**TASK DETAILS**. In the records below, the line with "service@paca.co.th" opens the range and the line with "be used to access" closes it; print that range exactly and nothing else.
BEGIN
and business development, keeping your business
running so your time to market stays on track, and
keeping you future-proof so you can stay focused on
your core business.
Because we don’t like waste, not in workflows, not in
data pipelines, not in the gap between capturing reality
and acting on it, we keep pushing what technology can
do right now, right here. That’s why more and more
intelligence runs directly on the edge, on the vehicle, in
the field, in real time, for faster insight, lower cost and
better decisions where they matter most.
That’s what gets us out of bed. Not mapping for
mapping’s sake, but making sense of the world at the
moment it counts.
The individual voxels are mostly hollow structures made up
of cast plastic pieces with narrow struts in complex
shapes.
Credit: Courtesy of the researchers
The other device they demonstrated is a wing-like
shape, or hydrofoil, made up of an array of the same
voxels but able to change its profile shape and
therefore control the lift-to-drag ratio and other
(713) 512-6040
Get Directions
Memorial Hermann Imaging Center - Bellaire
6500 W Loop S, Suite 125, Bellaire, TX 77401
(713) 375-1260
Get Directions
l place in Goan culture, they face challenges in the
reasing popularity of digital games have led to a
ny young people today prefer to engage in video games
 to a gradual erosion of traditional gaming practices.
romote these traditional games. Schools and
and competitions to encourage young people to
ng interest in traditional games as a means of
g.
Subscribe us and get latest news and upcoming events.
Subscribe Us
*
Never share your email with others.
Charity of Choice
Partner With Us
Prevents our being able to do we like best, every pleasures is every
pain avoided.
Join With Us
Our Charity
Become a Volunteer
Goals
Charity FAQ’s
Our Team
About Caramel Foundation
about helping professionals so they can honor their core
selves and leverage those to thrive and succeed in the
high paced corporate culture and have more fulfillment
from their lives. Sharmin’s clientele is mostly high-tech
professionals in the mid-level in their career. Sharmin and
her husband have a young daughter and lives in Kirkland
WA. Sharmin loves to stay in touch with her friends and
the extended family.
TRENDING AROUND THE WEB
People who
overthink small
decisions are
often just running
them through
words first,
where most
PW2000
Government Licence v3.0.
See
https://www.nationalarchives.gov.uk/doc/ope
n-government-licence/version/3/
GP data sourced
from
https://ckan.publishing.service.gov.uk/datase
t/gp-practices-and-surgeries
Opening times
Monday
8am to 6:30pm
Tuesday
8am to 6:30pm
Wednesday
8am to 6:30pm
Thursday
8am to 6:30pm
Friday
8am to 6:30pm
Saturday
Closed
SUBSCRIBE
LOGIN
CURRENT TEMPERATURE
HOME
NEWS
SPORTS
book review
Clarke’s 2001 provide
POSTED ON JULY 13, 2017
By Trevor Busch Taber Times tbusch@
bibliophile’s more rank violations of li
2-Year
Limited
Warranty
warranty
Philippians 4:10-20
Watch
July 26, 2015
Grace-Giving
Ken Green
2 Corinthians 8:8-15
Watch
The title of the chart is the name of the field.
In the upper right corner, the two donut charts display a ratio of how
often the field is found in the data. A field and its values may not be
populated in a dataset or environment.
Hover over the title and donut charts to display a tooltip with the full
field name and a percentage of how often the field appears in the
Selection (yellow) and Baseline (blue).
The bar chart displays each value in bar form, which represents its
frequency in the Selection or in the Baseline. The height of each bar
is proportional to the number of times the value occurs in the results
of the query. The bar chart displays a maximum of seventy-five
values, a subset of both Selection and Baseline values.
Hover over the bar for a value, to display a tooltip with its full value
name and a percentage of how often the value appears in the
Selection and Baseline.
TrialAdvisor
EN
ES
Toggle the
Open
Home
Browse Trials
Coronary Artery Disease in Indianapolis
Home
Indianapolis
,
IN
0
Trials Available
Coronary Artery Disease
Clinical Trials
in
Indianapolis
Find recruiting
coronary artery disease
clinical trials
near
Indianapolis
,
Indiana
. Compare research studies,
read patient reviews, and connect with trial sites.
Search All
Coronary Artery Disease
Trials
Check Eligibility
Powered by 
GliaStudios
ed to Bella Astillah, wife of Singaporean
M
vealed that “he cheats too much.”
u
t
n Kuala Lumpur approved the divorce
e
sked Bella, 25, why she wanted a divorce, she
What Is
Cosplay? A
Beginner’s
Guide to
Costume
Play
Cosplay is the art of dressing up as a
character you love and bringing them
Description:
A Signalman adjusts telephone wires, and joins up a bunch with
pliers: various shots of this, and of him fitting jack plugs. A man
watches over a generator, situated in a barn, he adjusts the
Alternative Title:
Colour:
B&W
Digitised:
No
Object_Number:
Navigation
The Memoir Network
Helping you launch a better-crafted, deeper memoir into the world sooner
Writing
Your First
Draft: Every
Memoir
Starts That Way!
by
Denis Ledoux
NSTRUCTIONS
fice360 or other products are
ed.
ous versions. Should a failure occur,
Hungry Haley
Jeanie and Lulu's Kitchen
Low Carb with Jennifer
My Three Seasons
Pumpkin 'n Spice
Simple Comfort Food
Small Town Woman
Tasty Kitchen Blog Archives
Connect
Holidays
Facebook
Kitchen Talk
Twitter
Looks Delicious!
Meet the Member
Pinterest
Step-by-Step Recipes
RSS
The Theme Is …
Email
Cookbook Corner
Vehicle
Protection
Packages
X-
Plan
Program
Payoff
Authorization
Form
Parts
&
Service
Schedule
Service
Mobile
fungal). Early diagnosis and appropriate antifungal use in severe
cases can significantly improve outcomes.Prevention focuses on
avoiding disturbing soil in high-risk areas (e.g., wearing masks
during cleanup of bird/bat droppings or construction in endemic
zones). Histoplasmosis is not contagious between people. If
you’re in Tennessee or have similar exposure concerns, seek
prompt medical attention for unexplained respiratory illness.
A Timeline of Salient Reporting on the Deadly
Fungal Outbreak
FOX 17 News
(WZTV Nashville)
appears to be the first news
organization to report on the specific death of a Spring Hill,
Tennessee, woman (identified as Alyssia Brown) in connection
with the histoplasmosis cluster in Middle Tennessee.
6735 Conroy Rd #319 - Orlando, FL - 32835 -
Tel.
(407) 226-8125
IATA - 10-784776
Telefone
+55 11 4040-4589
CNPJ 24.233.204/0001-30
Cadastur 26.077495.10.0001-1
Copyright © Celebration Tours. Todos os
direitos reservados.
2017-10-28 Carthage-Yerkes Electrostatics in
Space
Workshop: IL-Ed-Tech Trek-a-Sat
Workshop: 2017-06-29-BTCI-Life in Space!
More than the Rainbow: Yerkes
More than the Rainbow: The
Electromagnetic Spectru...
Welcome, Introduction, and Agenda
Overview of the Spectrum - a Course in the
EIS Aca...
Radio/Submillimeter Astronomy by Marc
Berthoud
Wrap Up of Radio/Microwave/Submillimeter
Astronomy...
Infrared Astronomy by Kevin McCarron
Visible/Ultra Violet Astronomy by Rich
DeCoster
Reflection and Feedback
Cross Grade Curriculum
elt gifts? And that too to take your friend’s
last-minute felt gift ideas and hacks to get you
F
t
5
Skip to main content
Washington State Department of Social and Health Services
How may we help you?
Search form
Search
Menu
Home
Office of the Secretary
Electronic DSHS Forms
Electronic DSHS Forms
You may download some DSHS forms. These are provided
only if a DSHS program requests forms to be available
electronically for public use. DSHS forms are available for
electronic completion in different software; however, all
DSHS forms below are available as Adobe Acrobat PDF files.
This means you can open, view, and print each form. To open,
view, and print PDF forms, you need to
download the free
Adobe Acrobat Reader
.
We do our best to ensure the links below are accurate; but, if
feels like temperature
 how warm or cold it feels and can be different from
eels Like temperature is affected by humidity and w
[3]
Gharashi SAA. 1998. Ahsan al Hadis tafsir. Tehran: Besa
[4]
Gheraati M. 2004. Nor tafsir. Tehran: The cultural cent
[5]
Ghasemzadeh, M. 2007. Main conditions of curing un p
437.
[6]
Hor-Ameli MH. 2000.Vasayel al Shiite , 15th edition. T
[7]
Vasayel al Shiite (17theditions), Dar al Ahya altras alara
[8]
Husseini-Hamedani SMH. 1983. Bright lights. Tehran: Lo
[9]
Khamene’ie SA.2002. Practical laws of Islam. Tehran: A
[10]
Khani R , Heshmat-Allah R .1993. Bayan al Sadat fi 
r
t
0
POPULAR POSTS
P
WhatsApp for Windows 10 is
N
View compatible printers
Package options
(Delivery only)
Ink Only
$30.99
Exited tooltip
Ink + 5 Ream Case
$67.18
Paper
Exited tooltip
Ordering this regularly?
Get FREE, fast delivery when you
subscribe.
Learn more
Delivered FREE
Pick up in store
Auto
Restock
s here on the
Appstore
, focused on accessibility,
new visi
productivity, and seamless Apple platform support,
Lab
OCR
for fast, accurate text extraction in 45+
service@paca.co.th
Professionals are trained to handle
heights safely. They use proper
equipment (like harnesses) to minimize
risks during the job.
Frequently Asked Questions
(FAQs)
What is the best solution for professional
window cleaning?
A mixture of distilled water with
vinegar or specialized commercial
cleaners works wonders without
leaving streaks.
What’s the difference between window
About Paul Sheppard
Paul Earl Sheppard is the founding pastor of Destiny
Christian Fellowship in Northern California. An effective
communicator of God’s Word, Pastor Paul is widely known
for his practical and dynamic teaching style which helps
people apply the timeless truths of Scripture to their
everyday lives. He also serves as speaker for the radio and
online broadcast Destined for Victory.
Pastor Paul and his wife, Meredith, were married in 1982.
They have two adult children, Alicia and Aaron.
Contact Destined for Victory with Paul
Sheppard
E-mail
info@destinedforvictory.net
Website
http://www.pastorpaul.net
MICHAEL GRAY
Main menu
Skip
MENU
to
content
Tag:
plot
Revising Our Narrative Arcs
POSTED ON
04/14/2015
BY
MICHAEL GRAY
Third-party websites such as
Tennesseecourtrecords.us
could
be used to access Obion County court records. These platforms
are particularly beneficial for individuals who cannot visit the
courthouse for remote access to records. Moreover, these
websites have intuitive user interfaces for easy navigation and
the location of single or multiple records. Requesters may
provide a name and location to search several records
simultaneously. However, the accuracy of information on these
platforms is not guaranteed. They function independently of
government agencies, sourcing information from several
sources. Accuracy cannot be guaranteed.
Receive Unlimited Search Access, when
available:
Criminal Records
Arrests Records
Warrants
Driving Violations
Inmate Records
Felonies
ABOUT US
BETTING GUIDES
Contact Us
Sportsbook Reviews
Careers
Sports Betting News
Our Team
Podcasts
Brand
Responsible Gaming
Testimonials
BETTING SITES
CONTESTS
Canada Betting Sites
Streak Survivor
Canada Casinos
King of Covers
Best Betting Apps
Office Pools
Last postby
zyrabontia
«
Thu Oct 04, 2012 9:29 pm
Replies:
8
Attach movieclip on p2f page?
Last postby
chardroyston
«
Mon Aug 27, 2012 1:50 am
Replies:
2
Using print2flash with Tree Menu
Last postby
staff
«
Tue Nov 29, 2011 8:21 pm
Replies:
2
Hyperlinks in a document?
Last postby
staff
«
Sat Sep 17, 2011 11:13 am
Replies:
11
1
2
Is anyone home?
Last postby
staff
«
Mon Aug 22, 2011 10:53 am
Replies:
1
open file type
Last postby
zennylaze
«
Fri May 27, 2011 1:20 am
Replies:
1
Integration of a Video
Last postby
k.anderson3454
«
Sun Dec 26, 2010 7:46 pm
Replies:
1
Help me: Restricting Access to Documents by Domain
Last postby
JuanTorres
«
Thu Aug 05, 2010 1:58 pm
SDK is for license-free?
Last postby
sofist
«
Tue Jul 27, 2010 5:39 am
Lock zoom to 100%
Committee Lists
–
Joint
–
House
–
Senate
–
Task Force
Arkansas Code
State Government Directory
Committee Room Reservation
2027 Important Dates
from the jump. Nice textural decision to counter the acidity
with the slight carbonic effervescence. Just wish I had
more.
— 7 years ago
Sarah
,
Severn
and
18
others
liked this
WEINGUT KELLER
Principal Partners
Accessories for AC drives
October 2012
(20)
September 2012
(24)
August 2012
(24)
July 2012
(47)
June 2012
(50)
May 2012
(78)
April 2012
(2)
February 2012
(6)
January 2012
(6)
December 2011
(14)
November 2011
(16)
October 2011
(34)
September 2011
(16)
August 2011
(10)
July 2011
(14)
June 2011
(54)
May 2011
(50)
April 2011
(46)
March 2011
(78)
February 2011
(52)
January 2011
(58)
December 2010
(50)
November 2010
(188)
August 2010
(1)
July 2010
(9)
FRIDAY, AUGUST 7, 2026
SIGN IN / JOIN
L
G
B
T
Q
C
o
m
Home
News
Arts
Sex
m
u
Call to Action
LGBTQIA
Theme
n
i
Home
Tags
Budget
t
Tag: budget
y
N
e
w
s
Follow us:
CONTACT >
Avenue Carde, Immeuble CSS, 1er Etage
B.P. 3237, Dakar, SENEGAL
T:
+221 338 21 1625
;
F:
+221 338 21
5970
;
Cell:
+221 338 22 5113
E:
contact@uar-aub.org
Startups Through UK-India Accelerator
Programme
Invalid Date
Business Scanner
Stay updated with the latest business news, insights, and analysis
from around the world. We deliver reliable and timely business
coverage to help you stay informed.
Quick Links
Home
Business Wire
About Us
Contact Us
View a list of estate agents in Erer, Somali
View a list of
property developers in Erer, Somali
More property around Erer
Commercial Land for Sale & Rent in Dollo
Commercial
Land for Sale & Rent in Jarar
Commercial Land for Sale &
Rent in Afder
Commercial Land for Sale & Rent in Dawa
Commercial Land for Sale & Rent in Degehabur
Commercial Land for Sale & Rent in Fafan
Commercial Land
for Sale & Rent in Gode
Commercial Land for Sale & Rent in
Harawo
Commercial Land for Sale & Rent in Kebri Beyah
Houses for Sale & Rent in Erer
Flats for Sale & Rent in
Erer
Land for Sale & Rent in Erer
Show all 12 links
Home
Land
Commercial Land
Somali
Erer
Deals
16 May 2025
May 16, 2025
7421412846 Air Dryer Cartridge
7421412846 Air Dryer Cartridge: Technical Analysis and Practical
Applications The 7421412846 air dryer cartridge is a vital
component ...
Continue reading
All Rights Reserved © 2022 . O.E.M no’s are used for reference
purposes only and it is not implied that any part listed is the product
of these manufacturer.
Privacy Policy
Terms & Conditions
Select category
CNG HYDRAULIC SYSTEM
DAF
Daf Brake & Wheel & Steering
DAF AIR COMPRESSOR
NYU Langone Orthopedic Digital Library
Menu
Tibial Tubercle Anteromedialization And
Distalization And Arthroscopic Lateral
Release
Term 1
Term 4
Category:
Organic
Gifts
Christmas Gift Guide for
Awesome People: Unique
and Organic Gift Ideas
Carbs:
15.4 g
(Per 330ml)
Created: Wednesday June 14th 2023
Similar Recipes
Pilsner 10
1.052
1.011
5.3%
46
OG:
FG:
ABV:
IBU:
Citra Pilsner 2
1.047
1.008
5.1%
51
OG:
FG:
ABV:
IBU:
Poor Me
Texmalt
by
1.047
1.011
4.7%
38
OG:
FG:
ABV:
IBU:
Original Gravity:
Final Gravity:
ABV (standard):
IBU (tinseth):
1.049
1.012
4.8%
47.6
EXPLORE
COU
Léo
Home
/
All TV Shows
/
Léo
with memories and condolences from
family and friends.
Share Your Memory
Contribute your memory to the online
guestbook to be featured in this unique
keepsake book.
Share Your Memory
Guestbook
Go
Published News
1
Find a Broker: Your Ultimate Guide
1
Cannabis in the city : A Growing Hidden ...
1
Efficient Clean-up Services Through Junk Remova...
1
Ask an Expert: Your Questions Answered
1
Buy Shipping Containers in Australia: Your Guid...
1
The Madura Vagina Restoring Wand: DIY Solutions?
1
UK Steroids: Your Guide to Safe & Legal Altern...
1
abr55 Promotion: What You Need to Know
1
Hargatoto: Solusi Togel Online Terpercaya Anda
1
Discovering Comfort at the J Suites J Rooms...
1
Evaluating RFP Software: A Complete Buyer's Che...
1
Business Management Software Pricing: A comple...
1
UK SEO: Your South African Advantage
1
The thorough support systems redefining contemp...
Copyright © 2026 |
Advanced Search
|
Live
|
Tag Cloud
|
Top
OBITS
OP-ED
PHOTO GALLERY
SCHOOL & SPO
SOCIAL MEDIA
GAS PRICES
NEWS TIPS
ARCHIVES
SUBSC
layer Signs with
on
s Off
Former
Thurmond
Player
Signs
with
END
**EXPECTED ANSWER**.
service@paca.co.th
Professionals are trained to handle
heights safely. They use proper
equipment (like harnesses) to minimize
risks during the job.
Frequently Asked Questions
(FAQs)
What is the best solution for professional
window cleaning?
A mixture of distilled water with
vinegar or specialized commercial
cleaners works wonders without
leaving streaks.
What’s the difference between window
About Paul Sheppard
Paul Earl Sheppard is the founding pastor of Destiny
Christian Fellowship in Northern California. An effective
communicator of God’s Word, Pastor Paul is widely known
for his practical and dynamic teaching style which helps
people apply the timeless truths of Scripture to their
everyday lives. He also serves as speaker for the radio and
online broadcast Destined for Victory.
Pastor Paul and his wife, Meredith, were married in 1982.
They have two adult children, Alicia and Aaron.
Contact Destined for Victory with Paul
Sheppard
E-mail
info@destinedforvictory.net
Website
http://www.pastorpaul.net
MICHAEL GRAY
Main menu
Skip
MENU
to
content
Tag:
plot
Revising Our Narrative Arcs
POSTED ON
04/14/2015
BY
MICHAEL GRAY
Third-party websites such as
Tennesseecourtrecords.us
could
be used to access Obion County court records. These platforms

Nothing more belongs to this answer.